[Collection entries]
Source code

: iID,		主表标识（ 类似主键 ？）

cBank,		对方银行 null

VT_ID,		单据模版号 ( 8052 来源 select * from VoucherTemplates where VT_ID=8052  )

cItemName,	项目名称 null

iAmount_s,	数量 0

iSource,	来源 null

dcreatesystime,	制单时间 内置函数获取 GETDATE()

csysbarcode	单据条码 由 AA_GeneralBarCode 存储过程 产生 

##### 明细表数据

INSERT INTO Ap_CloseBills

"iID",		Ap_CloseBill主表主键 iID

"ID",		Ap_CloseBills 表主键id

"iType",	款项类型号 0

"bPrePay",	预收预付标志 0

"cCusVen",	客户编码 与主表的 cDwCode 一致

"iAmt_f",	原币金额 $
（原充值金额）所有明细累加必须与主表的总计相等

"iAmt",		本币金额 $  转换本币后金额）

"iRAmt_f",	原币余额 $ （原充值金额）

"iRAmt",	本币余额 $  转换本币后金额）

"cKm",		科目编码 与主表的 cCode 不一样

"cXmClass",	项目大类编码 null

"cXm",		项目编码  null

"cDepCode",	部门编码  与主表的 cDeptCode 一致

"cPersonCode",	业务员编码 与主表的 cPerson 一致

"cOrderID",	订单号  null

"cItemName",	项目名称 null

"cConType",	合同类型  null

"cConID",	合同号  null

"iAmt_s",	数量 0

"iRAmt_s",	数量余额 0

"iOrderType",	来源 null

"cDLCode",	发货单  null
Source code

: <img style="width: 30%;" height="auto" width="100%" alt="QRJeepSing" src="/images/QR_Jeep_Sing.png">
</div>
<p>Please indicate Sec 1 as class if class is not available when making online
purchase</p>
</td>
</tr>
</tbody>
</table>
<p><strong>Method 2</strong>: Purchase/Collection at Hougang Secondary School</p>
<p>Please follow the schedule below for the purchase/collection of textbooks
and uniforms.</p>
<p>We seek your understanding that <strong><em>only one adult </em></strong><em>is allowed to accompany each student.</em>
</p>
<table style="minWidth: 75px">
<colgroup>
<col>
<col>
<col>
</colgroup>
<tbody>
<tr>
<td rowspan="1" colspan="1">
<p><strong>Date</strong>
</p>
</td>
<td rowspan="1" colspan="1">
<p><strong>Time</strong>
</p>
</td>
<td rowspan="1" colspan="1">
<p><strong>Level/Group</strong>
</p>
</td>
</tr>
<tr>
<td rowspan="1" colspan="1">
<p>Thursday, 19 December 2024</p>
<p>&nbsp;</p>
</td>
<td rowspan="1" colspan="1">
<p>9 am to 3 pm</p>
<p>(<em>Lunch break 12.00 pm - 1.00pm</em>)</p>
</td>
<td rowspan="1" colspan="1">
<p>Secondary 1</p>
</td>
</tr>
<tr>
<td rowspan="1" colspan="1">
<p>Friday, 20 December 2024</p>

** TASK DIRECTIONS **
Count the lines in the data above that contain the string "strong". Reply with the number alone.

** RESPONSE TO THE TASK **
5